Risley and Hwang also noted that their first big challenge in office will likely be “housing … because it’s a big problem facing students. It’s our job to represent students, so we’ve had a lot of conversations about hitting the ground running. Risley also noted that they aim to be “a bit more open about what we’re demanding [from administrators] with students,” going on to say that they “think that sometimes the Student Union gets a bad rap, [and students ask] ‘what are y’all doing, What have y’all done for us?’ We feel like we’ve done so much or we’re asking for so much [from Brandeis], but it’s hard to go to students and say, ‘well, we’ve asked for this, this, this and this.’” Speaking about a concrete example, Risley noted that, for the menstrual product initiative, “no matter how many trials we run, no matter how much we prove that it’s effective and that students want it, the university at this point has just said ‘we are not paying for it.’”

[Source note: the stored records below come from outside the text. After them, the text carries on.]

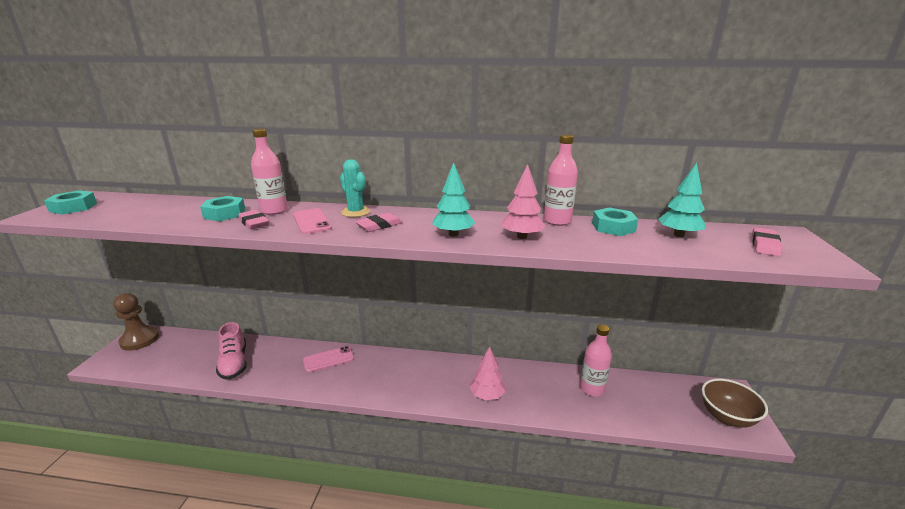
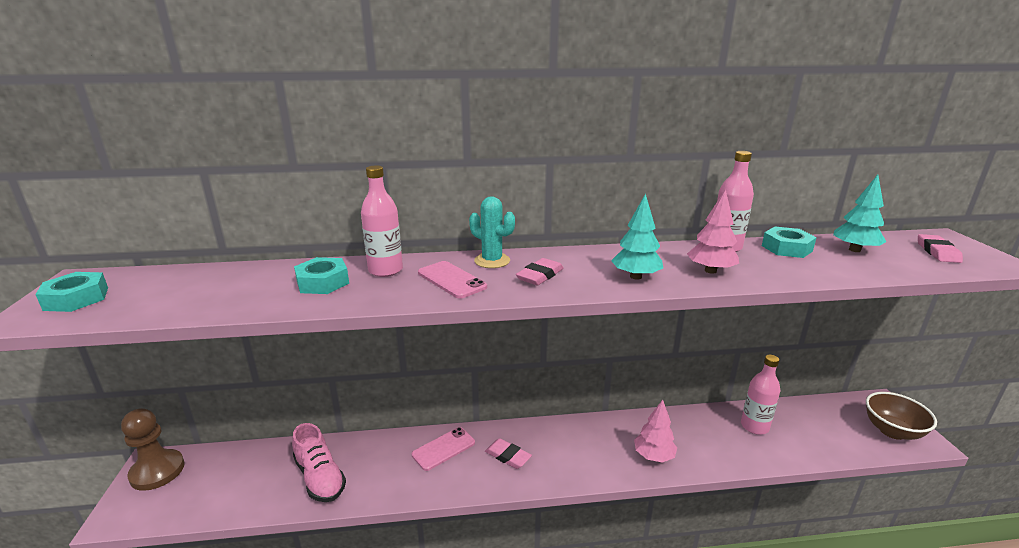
camera: 15 degrees left, 0 degrees up
pink eraser [238,210,269,230] -> pink eraser moved to [485,438,532,469]

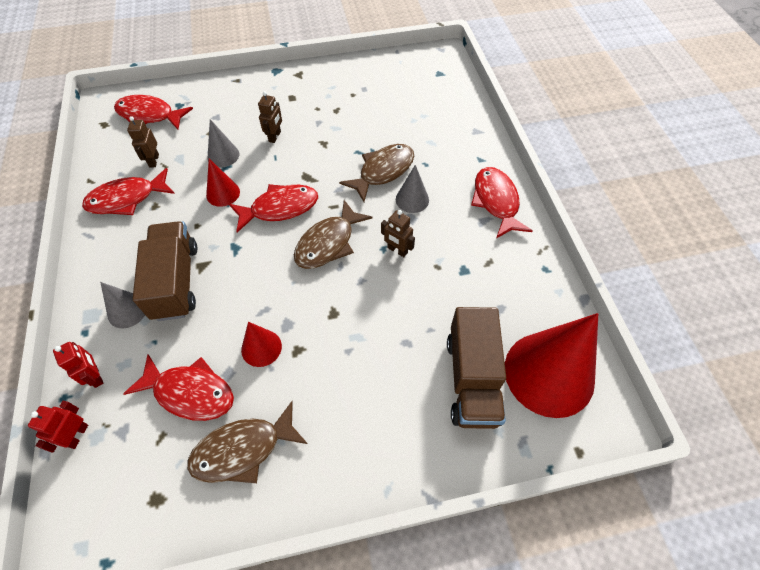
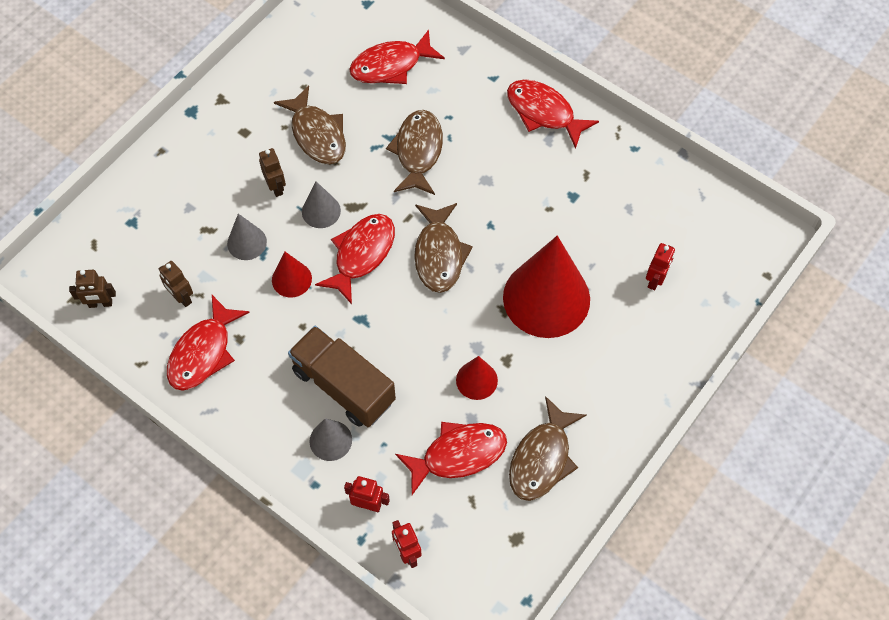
camera: 40 degrees left, 5 degrees up
red fish [114,95,193,129] -> red fish moved to [349,29,445,84]
brown robot [381,210,415,257] -> brown robot moved to [69,270,116,308]
grey cone [396,165,429,213] -> grey cone moved to [302,181,341,228]
brown truck [447,307,506,429] -> red robot [646,243,675,290]
red cone [505,313,598,418] -> red cone moved to [503,236,590,338]
none -> brown fish [274,86,346,164]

Hwang added that “student engagement is a huge thing for me, because [on] this campus, while we are known for social justice and student activism, it’s not happening in tangible [ways].” She added that she hopes to have “more of a connection between students and Student Union.”
Risley said that their past experience in Student Union has informed their plans for their time in office, noting that that time “got [them] a really good look of what the Senate is, what the Senate does [and] also let me know that I wanted to be on e-board and do some of the backend stuff.” They added that they’ve “been on e-boards of other clubs and I also just love Brandeis, so I like to go to events and I’ve tried to make myself as big of a community member as I can.” Risley said that all of those experiences have “really informed how I want to be president because I think that being as involved as you can makes you a better leader and a better representative for students.”
Hwang spoke on her leadership experience too, adding that her time in the Student Union has allowed her to become “really passionate” about working more on Union activities. Her time in the Student Union “empowered [her] to want to do things, and she is now “looking forward to broadening that leadership.” Hwang has also held leadership positions in other clubs and is “really looking forward to applying the stuff [she has] learned in [her] organizational behavior class.”
Risley also wanted the Brandeis community to know that “the Student Union does more work than people think that we do.” They went on, adding that “some of our job is to keep things private because we’re asked to keep things private and some of our job is to silently push for small changes that eventually snowball into big changes.” To promote Union activities, Risley and Hwang will “have a time every week where the Student Union office is just open, the door’s gonna be propped open and we’re gonna be in the office. [We want you to] come talk to us, we want to know what’s on your mind.” Risley concluded by saying that “some of the best things that have come out of the Union have [come from] other people getting involved or telling us something they’re concerned about and then we turn that into a policy.” Risley added an example, noting the creation of an HWL module as a “union success story.” They referred to this as “a concrete change that came from someone who was not on Student Union last year coming in and saying, ‘I want to make this right.’”
Hwang and Risley look forward to serving the Brandeis community, and hope to communicate with students effectively to create positive changes for everyone.